MENGENAL TOKOH-TOKOH TASAWWUF MASA KLASIK, ABAD PERTENGAHAN, MODERN DAN KONTEMPORER.

Oleh : Rilis_Wahyu
Email : riliswahyu87654@gmail.com

Untuk blog kali ini Rilis_Wahyu.Com akan bahas tentang tokoh-tokoh tasawuf mulai dari masa klasik, abad pertengahan, modern, dan kontemporer. Dimana setiap tokoh-tokoh tasawwuf memiliki sudut pandangan dan pemahaman yang berbeda-beda. Tasawuf ialah ilmu yang berorientalisasi pada disiplin moral yang berasas islam. Tasawwuf bertujuan mendekatkan diri dari  seorang hamba kepada Sang Penciptanya. Membahas tasawwuf dan konsep ilmunya tidak akan lepas dari tokoh-tokoh yang memperkasainya.Tokoh-tokoh tasawwuf atau yang biasa disebut dengan Sufi, beridentik dengan kehidupan sederhana dan ditujukan kepada Allah semata. Dimana kehidupan seorang Sufi sendiri
sudah ada sejak zaman para sahabat Nabi, yakni sejak abad pertama dimana para Sufi mencontoh kehidupan para Khalifah. 

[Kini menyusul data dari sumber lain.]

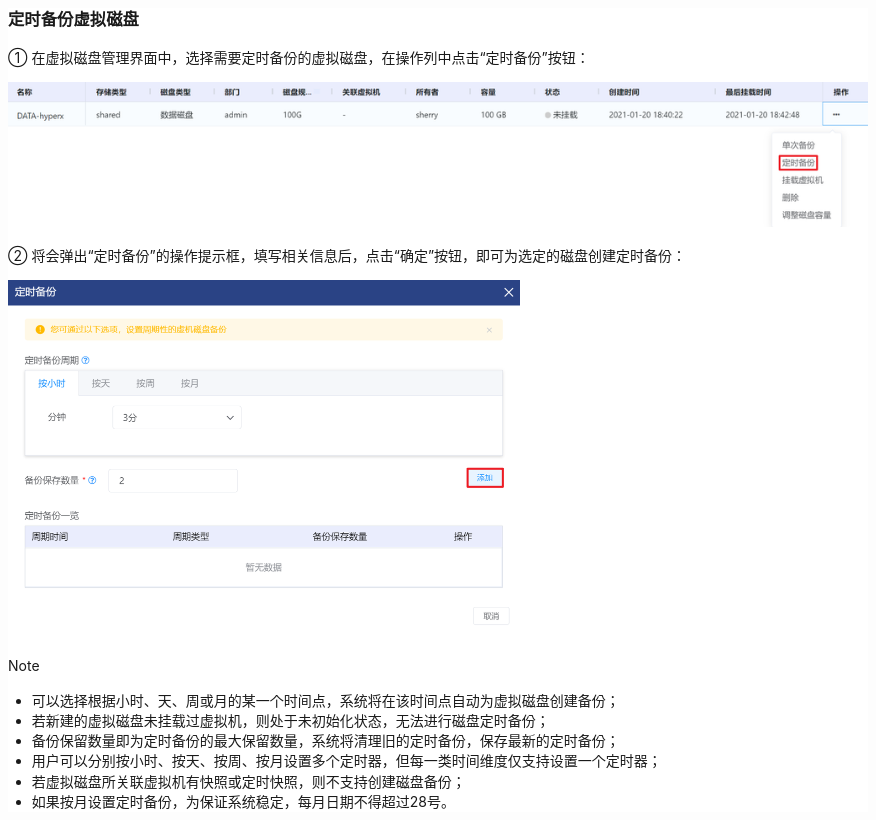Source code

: ###  定时备份虚拟磁盘

① 在虚拟磁盘管理界面中，选择需要定时备份的虚拟磁盘，在操作列中点击“定时备份”按钮：

![image-20210120184658431](volume_management.assets/image-20210120184658431.png)

② 将会弹出“定时备份”的操作提示框，填写相关信息后，点击“确定”按钮，即可为选定的磁盘创建定时备份：

<img src="volume_management.assets/image-20210120183906938.png" alt="image-20210120183906938" style="zoom:50%;" />

> [!NOTE]
>
> - 可以选择根据小时、天、周或月的某一个时间点，系统将在该时间点自动为虚拟磁盘创建备份；
> - 若新建的虚拟磁盘未挂载过虚拟机，则处于未初始化状态，无法进行磁盘定时备份；
> - 备份保留数量即为定时备份的最大保留数量，系统将清理旧的定时备份，保存最新的定时备份；
> - 用户可以分别按小时、按天、按周、按月设置多个定时器，但每一类时间维度仅支持设置一个定时器；
> - 若虚拟磁盘所关联虚拟机有快照或定时快照，则不支持创建磁盘备份；
> - 如果按月设置定时备份，为保证系统稳定，每月日期不得超过28号。

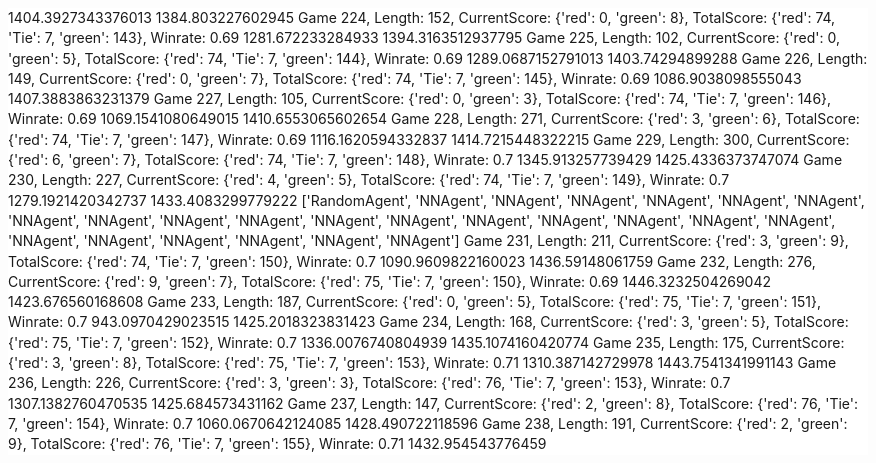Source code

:1404.3927343376013
1384.803227602945
Game 224, Length: 152,      CurrentScore: {'red': 0, 'green': 8},      TotalScore: {'red': 74, 'Tie': 7, 'green': 143},  Winrate: 0.69
1281.672233284933
1394.3163512937795
Game 225, Length: 102,      CurrentScore: {'red': 0, 'green': 5},      TotalScore: {'red': 74, 'Tie': 7, 'green': 144},  Winrate: 0.69
1289.0687152791013
1403.74294899288
Game 226, Length: 149,      CurrentScore: {'red': 0, 'green': 7},      TotalScore: {'red': 74, 'Tie': 7, 'green': 145},  Winrate: 0.69
1086.9038098555043
1407.3883863231379
Game 227, Length: 105,      CurrentScore: {'red': 0, 'green': 3},      TotalScore: {'red': 74, 'Tie': 7, 'green': 146},  Winrate: 0.69
1069.1541080649015
1410.6553065602654
Game 228, Length: 271,      CurrentScore: {'red': 3, 'green': 6},      TotalScore: {'red': 74, 'Tie': 7, 'green': 147},  Winrate: 0.69
1116.1620594332837
1414.7215448322215
Game 229, Length: 300,      CurrentScore: {'red': 6, 'green': 7},      TotalScore: {'red': 74, 'Tie': 7, 'green': 148},  Winrate: 0.7
1345.913257739429
1425.4336373747074
Game 230, Length: 227,      CurrentScore: {'red': 4, 'green': 5},      TotalScore: {'red': 74, 'Tie': 7, 'green': 149},  Winrate: 0.7
1279.1921420342737
1433.4083299779222
['RandomAgent', 'NNAgent', 'NNAgent', 'NNAgent', 'NNAgent', 'NNAgent', 'NNAgent', 'NNAgent', 'NNAgent', 'NNAgent', 'NNAgent', 'NNAgent', 'NNAgent', 'NNAgent', 'NNAgent', 'NNAgent', 'NNAgent', 'NNAgent', 'NNAgent', 'NNAgent', 'NNAgent', 'NNAgent', 'NNAgent', 'NNAgent']
Game 231, Length: 211,      CurrentScore: {'red': 3, 'green': 9},      TotalScore: {'red': 74, 'Tie': 7, 'green': 150},  Winrate: 0.7
1090.9609822160023
1436.59148061759
Game 232, Length: 276,      CurrentScore: {'red': 9, 'green': 7},      TotalScore: {'red': 75, 'Tie': 7, 'green': 150},  Winrate: 0.69
1446.3232504269042
1423.676560168608
Game 233, Length: 187,      CurrentScore: {'red': 0, 'green': 5},      TotalScore: {'red': 75, 'Tie': 7, 'green': 151},  Winrate: 0.7
943.0970429023515
1425.2018323831423
Game 234, Length: 168,      CurrentScore: {'red': 3, 'green': 5},      TotalScore: {'red': 75, 'Tie': 7, 'green': 152},  Winrate: 0.7
1336.0076740804939
1435.1074160420774
Game 235, Length: 175,      CurrentScore: {'red': 3, 'green': 8},      TotalScore: {'red': 75, 'Tie': 7, 'green': 153},  Winrate: 0.71
1310.387142729978
1443.7541341991143
Game 236, Length: 226,      CurrentScore: {'red': 3, 'green': 3},      TotalScore: {'red': 76, 'Tie': 7, 'green': 153},  Winrate: 0.7
1307.1382760470535
1425.684573431162
Game 237, Length: 147,      CurrentScore: {'red': 2, 'green': 8},      TotalScore: {'red': 76, 'Tie': 7, 'green': 154},  Winrate: 0.7
1060.0670642124085
1428.490722118596
Game 238, Length: 191,      CurrentScore: {'red': 2, 'green': 9},      TotalScore: {'red': 76, 'Tie': 7, 'green': 155},  Winrate: 0.71
1432.954543776459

A.TokohTasawwuf pada Masa Klasik
Pada masa klasik atau fase abad pertama Hijriyah, belum bisa sepenuhnya disebut fase tasawwuf, tapi lebih tepat disebut fase ke-zuhud-an. Askestisme (zuhud) diartikan para pelaku sufi sebagai keyakinan yang disebabkan untuk sampai kepada Allah, karena hati tidak akan sampai kepada-Nya apabila masih bergantung pada sesuatu selain
yang dicintai Allah.(1) Tasawwuf pada fase ini lebih bersifat amaliah daripada
bersifat pemikiran. Sekelompok muslim memusatkan perhatian dan memprioritaskan hidupnya hanya pada pelaksanaan ibadah untuk mengejar kepentingan akhirat. Bentuk amaliah itu seperti memperbanyak ibadah, menyedikitkan makan minum, tidur, dan sebagainya.(2)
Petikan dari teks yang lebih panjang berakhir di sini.